Une règlementation généreuse pour les témoins
Les chiffres de la récidive ne font rien pour apaiser le doute. Des économistes américains se sont penchés sur les cas de 283 trusts internationaux. Leurs conclusions sont sidérantes. A lui seul, le groupe chimique allemand BASF aurait fait partie de 26 cartels entre 1990 et 2005. Quant au pétrolier français Total, il a été poursuivi 18 fois en justice, et [le chimiste] allemand Degussa à 13 reprises.On ne saurait accuser les chasseurs de cartels de manquer de zèle. Depuis début 2010, la Commission européenne a travaillé sur 15 dossiers majeurs dans lesquels 112 entreprises ont été condamnées à verser des amendes pour un montant total de près de quatre milliards d’euros. Soit quatre fois plus, en l’espace de trois ans, que pendant toutes les années 1990 réunies.
Les causes de cette flambée des amendes ne résident toutefois pas dans une mise à niveau des autorités compétentes mais plutôt dans l’introduction d’une réglementation généreuse à l’égard des témoins principaux. Depuis 2004, les entreprises et leurs dirigeants venus dénoncer une entente et produire les preuves nécessaires auprès de la Commission européenne n’encourent pas la moindre amende, quand bien même ils auraient été eux-mêmes par le passé les principaux bénéficiaires de cette entente.
Ajoutez à cela que les sanctions financières sont limitées à 10% maximum du chiffre d’affaires. Une paille, comme en témoigne l’affaire du cartel des cimentiers allemands, mise au jour en 2002. D’après les calculs de l’autorité de la concurrence, il aurait spolié ses clients de près de deux milliards d’euros. Or, les entreprises incriminées n’auront versé au bout du compte que 400 millions d’euros de pénalités.
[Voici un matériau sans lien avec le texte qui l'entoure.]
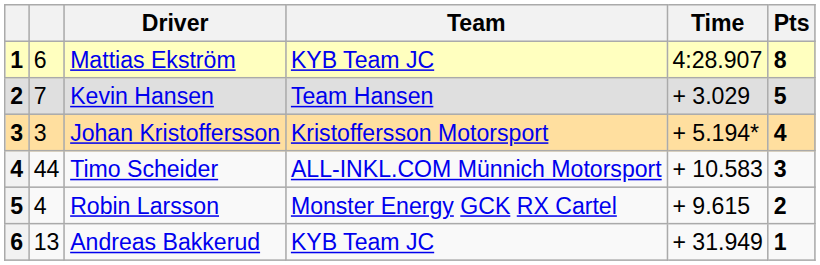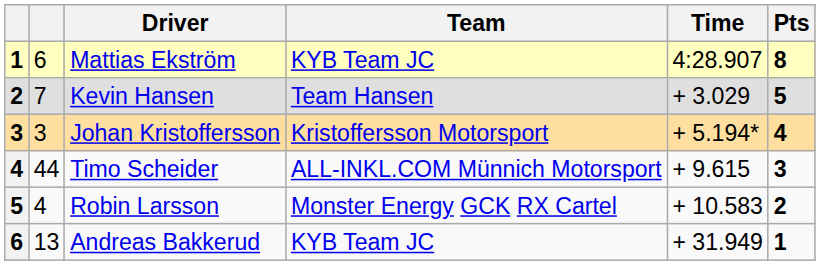Timo Scheider | Time: + 10.583 -> + 9.615
Robin Larsson | Time: + 9.615 -> + 10.583
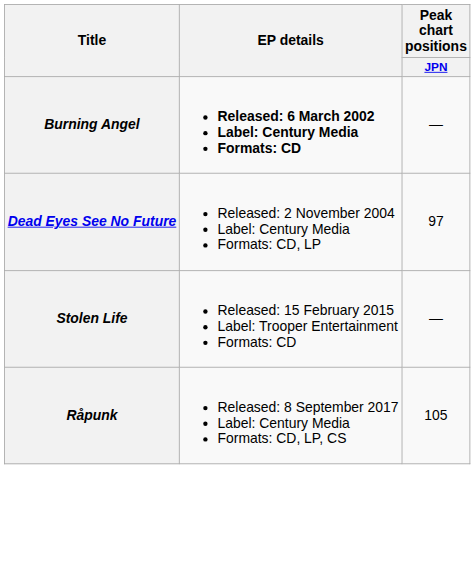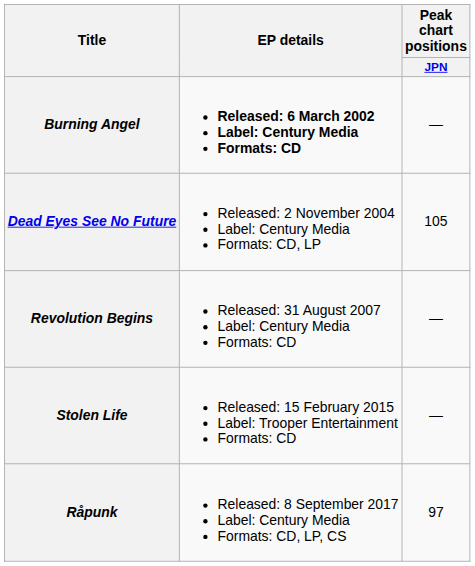Dead Eyes See No Future | Peak chart positions / JPN: 97 -> 105
+ row: Revolution Begins | Released: 31 August 2007 Label: Century Media Formats: CD | —
Råpunk | Peak chart positions / JPN: 105 -> 97
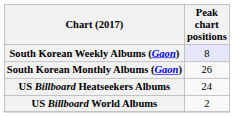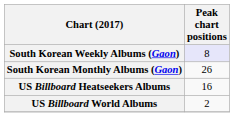US Billboard Heatseekers Albums | Peak chart positions: 24 -> 16
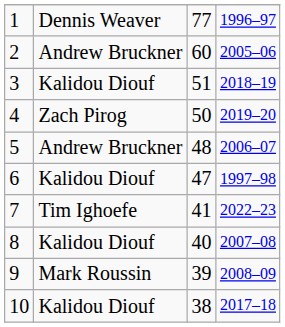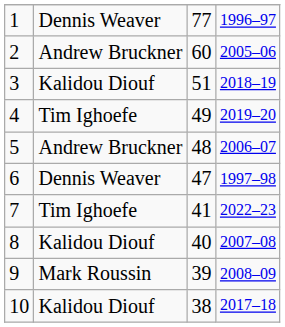4 | column 2: Zach Pirog -> Tim Ighoefe
4 | column 3: 50 -> 49
6 | column 2: Kalidou Diouf -> Dennis Weaver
Peine d'emprisonnement aux Etats-Unis
Alors qu’ils causent des dégâts considérables, les trusts écopent d’amendes dignes des délinquants routiers. Leurs agissements sont considérés comme de simples infractions. Résultat : aucun de leurs auteurs n’en est tenu pour personnellement responsable devant la justice. La plupart du temps, l’opinion publique n’apprend même pas leurs noms.Il en va tout autrement aux Etats-Unis. Là-bas, l’appartenance à une entente est depuis longtemps passible d’une peine d’emprisonnement. En 2004, la peine maximale a même été allongée à dix ans de réclusion. L’Irlande et la Grande-Bretagne ont suivi le modèle américain. La république fédérale, quant à elle, ne veut pas en entendre parler. Le secrétaire d’Etat du ministre de l’économie Philipp Rösler a déclaré que ce dernier jugeait le régime de sanctions en vigueur "adapté" et "[émettait] des réserves pour ce qui [était] de la criminalisation du droit européen sur les ententes".
Si la persistance de l’Allemagne à sanctionner les ententes comme de simples peccadilles pose problème, c’est aussi, de l’avis de nombreux juristes, parce que cette générosité n’est pas valable pour tous. Les accords conclus lors des appels d’offres publics, appelés "soumissions concertées", sont bel et bien passibles de sanctions.